Ramirez was confronted by one counter-protester who had apparently caught wind of the rumor.
“At the protest, I had a gentleman from the other side walk up to us and ask if we were antifa,” Ramirez said. “I said no.”
Ramirez said that she and other protesters felt unsafe due to the counter-protesters, who revved motorcycles around them as they marched and were carrying guns. Wilhelm echoed Ramirez, saying that the heavily armed counter-protesters created “a sense of fear” at the event.
“Let’s be real,” Ramirez said. “It made us unsafe.”
“The intimidation that they caused is really what disturbs me the most,” Ramirez said. “They wanted to make us feel like we couldn’t do that again and we weren’t welcome.”
“That was a really difficult day for a lot of people because the reality of how bad it was was made so much clearer,” Ramirez said. “As Latinos, we know that these people are our neighbors and that they coexist with us.”
“Division is here, it’s present,” Ramirez said of Boebert’s comment that Black Lives Matter created an illusion of division in Rifle. “It’s been here for decades in our school systems, in the way the community treats Latinos, the way that we don’t value health care workers, teachers, essential workers. There is a huge income gap from Aspen to Rifle. So to say that we are creating this narrative of division… I don’t even know what to say.”
“Lauren Boebert is intentionally creating division, not an illusion of division,” Wilhelm said. “We are in such a state in our country that we need to be willing to sit down and speak to people about the issues and listen to other people’s side instead of dismissing them as being bussed in protesters.”

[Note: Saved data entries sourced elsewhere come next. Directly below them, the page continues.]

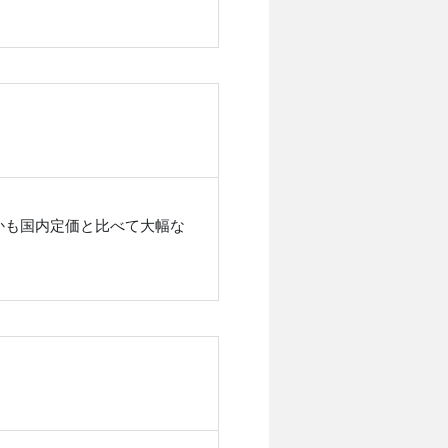
かも国内定価と比べて大幅な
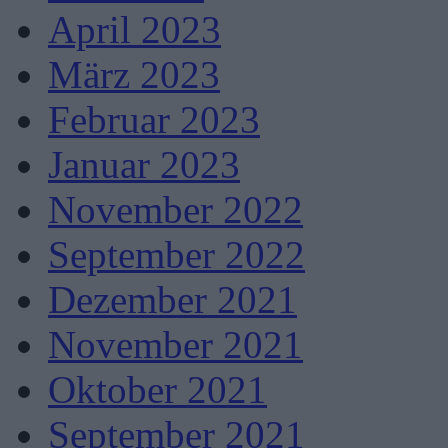
April 2023
März 2023
Februar 2023
Januar 2023
November 2022
September 2022
Dezember 2021
November 2021
Oktober 2021
September 2021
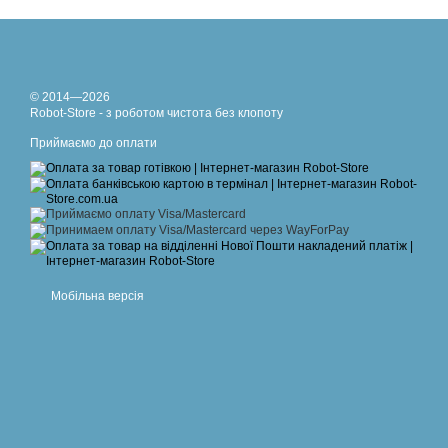
© 2014—2026
Robot-Store - з роботом чистота без клопоту
Приймаємо до оплати
Мобільна версія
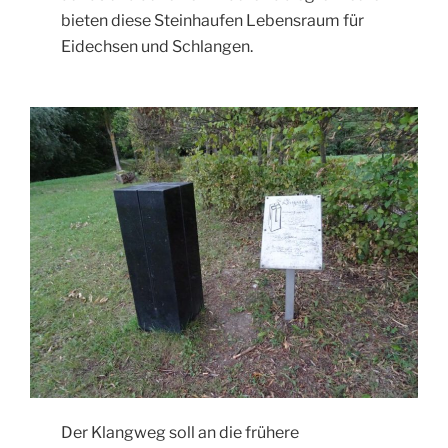
bieten diese Steinhaufen Lebensraum für
Eidechsen und Schlangen.
Der Klangweg soll an die frühere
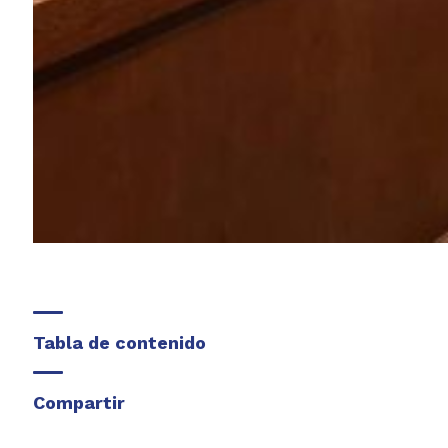
Tabla de contenido
Compartir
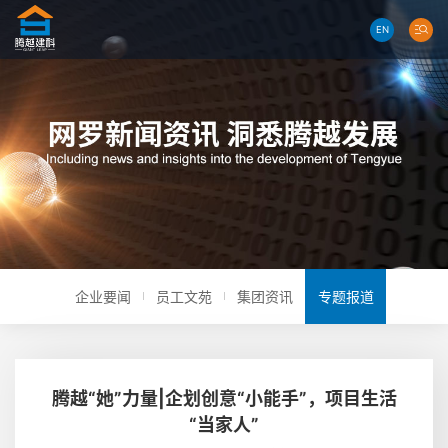
EN
企业要闻
员工文苑
集团资讯
专题报道
腾越“她”力量|企划创意“小能手”，项目生活
“当家人”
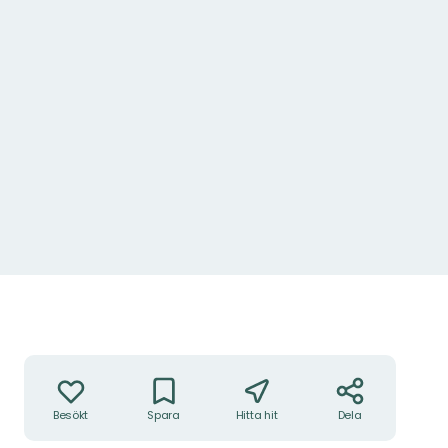
Åtgärder
Besökt
Spara
Hitta hit
Dela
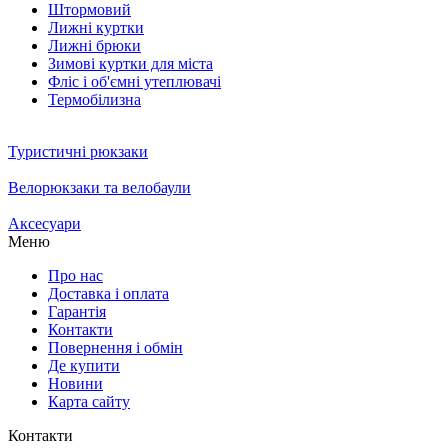
Штормовий
Лижні куртки
Лижні брюки
Зимові куртки для міста
Фліс і об'ємні утеплювачі
Термобілизна
Туристичні рюкзаки
Велорюкзаки та велобаули
Аксесуари
Меню
Про нас
Доставка і оплата
Гарантія
Контакти
Повернення і обмін
Де купити
Новини
Карта сайту
Контакти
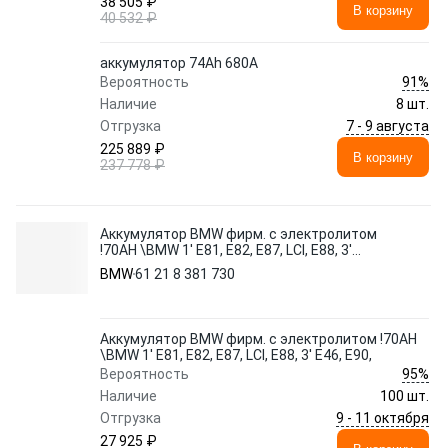
38 505 ₽
В корзину
40 532 ₽
аккумулятор 74Ah 680A
91%
Вероятность
Наличие
8 шт.
7 - 9 августа
Отгрузка
225 889 ₽
В корзину
237 778 ₽
Аккумулятор BMW фирм. с электролитом
!70AH \BMW 1' E81, E82, E87, LCI, E88, 3'
E46, E90,
BMW
61 21 8 381 730
Аккумулятор BMW фирм. с электролитом !70AH
\BMW 1' E81, E82, E87, LCI, E88, 3' E46, E90,
95%
Вероятность
Наличие
100 шт.
9 - 11 октября
Отгрузка
27 925 ₽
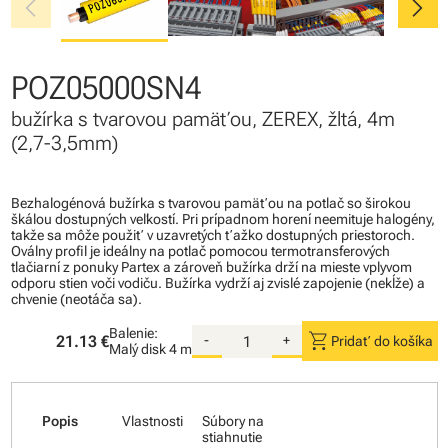
chevron_left
chevron_right
POZ05000SN4
bužírka s tvarovou pamäťou, ZEREX, žltá, 4m
(2,7-3,5mm)
Bezhalogénová bužírka s tvarovou pamäťou na potlač so širokou
škálou dostupných veľkostí. Pri prípadnom horení neemituje halogény,
takže sa môže použiť v uzavretých ťažko dostupných priestoroch.
Oválny profil je ideálny na potlač pomocou termotransferových
tlačiarní z ponuky Partex a zároveň bužírka drží na mieste vplyvom
odporu stien voči vodiču. Bužírka vydrží aj zvislé zapojenie (nekĺže) a
chvenie (neotáča sa).
Balenie:
shopping_cart
21.13 €
-
+
Pridať do košíka
Malý disk
4 m
Popis
Vlastnosti
Súbory na
stiahnutie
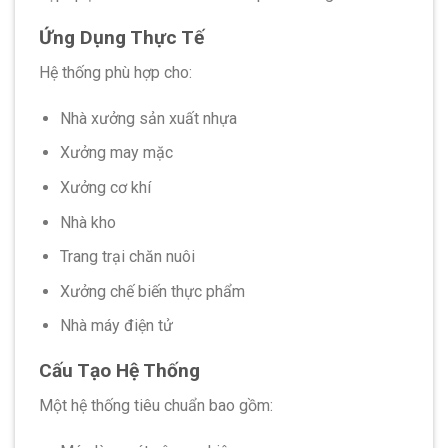
Ứng Dụng Thực Tế
Hệ thống phù hợp cho:
Nhà xưởng sản xuất nhựa
Xưởng may mặc
Xưởng cơ khí
Nhà kho
Trang trại chăn nuôi
Xưởng chế biến thực phẩm
Nhà máy điện tử
Cấu Tạo Hệ Thống
Một hệ thống tiêu chuẩn bao gồm:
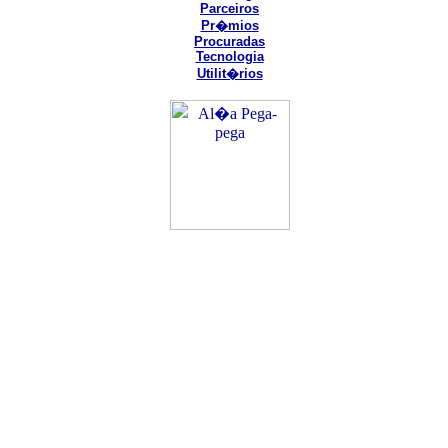
Parceiros
Pr�mios
Procuradas
Tecnologia
Utilit�rios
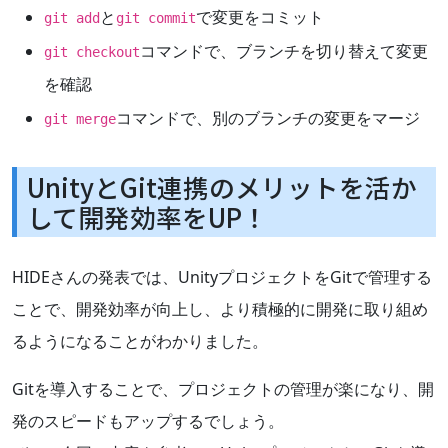
と
で変更をコミット
git add
git commit
コマンドで、ブランチを切り替えて変更
git checkout
を確認
コマンドで、別のブランチの変更をマージ
git merge
UnityとGit連携のメリットを活か
して開発効率をUP！
HIDEさんの発表では、UnityプロジェクトをGitで管理する
ことで、開発効率が向上し、より積極的に開発に取り組め
るようになることがわかりました。
Gitを導入することで、プロジェクトの管理が楽になり、開
発のスピードもアップするでしょう。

In fact, Boebert has said that she was partly inspired to run for congress because of her view that Tipton, who she defeated in the Republican primary election in March, was too soft on immigration.
She was particularly incensed by Tipton’s vote in favor of the Farm Workforce Modernization Act, which aimed to address agricultural labor needs by allowing more farmworkers and their families to gain residency status in the United States and providing housing assistance.
Boebert criticized the move “to give at least one million illegal immigrants amnesty and then one billion of our taxpayer dollars to provide for their housing” during a talk radio interview in March.
Boebert is something of a local conservative celebrity for her strong opposition to gun safety measures and her restaurant Shooters Grill, where the wait staff openly carry weapons. She infamously reopened her restaurant to dine-in customers in defiance of Colorado Governor Jared Polis’ public health order.
Her Democratic opponent is Diane Mitsch Bush, a former county commissioner and Colorado state Representative. Bush has supported Black Lives Matter protests across the country and supports the police reform bill that was introduced in the U.S. House, according to her campaign website.